### INSTRUCTION
Every line of the data is to be transcribed as it stands.

### Collected data
+ + + + + + +

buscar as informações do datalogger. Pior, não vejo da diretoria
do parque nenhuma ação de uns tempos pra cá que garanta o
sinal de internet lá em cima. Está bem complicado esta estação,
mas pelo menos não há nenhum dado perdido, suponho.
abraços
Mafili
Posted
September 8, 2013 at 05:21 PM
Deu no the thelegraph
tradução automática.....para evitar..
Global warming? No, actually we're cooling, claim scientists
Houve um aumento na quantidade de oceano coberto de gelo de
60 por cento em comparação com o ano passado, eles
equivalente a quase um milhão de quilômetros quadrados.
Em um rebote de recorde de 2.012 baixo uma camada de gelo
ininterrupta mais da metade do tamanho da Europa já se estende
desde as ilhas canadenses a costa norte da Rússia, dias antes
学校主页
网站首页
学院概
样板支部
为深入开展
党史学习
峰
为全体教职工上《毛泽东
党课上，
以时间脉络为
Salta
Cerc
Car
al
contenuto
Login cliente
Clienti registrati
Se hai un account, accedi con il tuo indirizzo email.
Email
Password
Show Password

+ + + + + + +

### RESULT BELOW
buscar as informações do datalogger. Pior, não vejo da diretoria
do parque nenhuma ação de uns tempos pra cá que garanta o
sinal de internet lá em cima. Está bem complicado esta estação,
mas pelo menos não há nenhum dado perdido, suponho.
abraços
Mafili
Posted
September 8, 2013 at 05:21 PM
Deu no the thelegraph
tradução automática.....para evitar..
Global warming? No, actually we're cooling, claim scientists
Houve um aumento na quantidade de oceano coberto de gelo de
60 por cento em comparação com o ano passado, eles
equivalente a quase um milhão de quilômetros quadrados.
Em um rebote de recorde de 2.012 baixo uma camada de gelo
ininterrupta mais da metade do tamanho da Europa já se estende
desde as ilhas canadenses a costa norte da Rússia, dias antes
学校主页
网站首页
学院概
样板支部
为深入开展
党史学习
峰
为全体教职工上《毛泽东
党课上，
以时间脉络为
Salta
Cerc
Car
al
contenuto
Login cliente
Clienti registrati
Se hai un account, accedi con il tuo indirizzo email.
Email
Password
Show Password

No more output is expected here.